The Concealed Art of the Soul by Ganeri Jonardon;

The Concealed Art of the Soul by Ganeri Jonardon;

Author:Ganeri, Jonardon;
Language: eng
Format: epub
Publisher: Oxford University Press
Published: 2007-07-27T16:00:00+00:00


Nietzsche also said that ‘truth is an illusion we have forgotten is an illusion’,35 that we can come to know that our concepts fictionalize and distort the real nature of things, the implication being that we can somehow sneak round the side of the veil of ideas and compare our conceptual scheme with reality perceived from some impartial vantage point. What the early Nietzsche forgot is that our concepts might be the only window we have on reality; there is no catching them from the side on. And so, as Bernard Williams says, ‘it is trivially true that “snake” is a human concept, a cultural product.

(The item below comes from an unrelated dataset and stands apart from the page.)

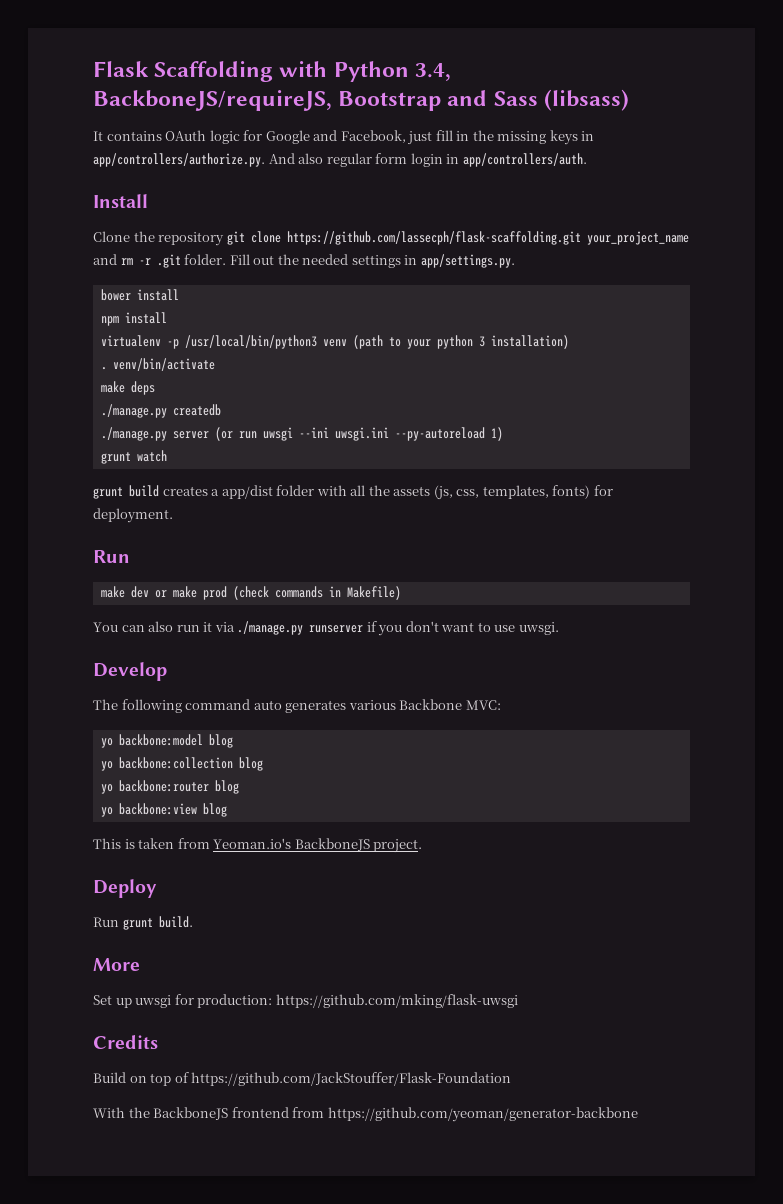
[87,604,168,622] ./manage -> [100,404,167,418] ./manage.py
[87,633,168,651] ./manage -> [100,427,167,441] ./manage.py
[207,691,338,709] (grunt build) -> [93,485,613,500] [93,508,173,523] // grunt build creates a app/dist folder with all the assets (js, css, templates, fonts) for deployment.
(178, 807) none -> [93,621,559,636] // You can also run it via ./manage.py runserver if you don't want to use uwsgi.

But it is a much murkier proposition that its use somehow falsifies reality—that “in itself” the world does not contain snakes, or indeed anything else you might mention’.36 Similarly here; even if person is a human concept, a human-centred way of grouping and classifying experience, it would not follow that ‘in itself the world does not contain such things as persons, that a person is ‘an illusion we have forgotten is an illusion’. The Buddhists need concur with Nietzsche only partly in his saying that ‘there is no “being” behind doing, effecting, becoming; “the doer” is merely a fiction added to the deed—the deed is everything’.37 They might say that the doer is the deed. Nor indeed need they say that because there is something human-centred in what we decide to count as a heap, it follows that heaps are ‘merely fictions’.38 Indeed it is their Nyāya critics who are the ones persistently to press these Buddhists into an admission that the identity of persons is, for them, an illusion like that of the circle of light generated by a swinging lamp. This is a pressure they just as consistently resist. Their insistence on the objectivity of persons, albeit different in kind from that of more fundamental sorts of entity, is unwavering. The admitted fact that persons are not objective in some absolute sense (paramārtha-sat) does not preclude their having objectivity in some other degree (saṃvṛti-satya).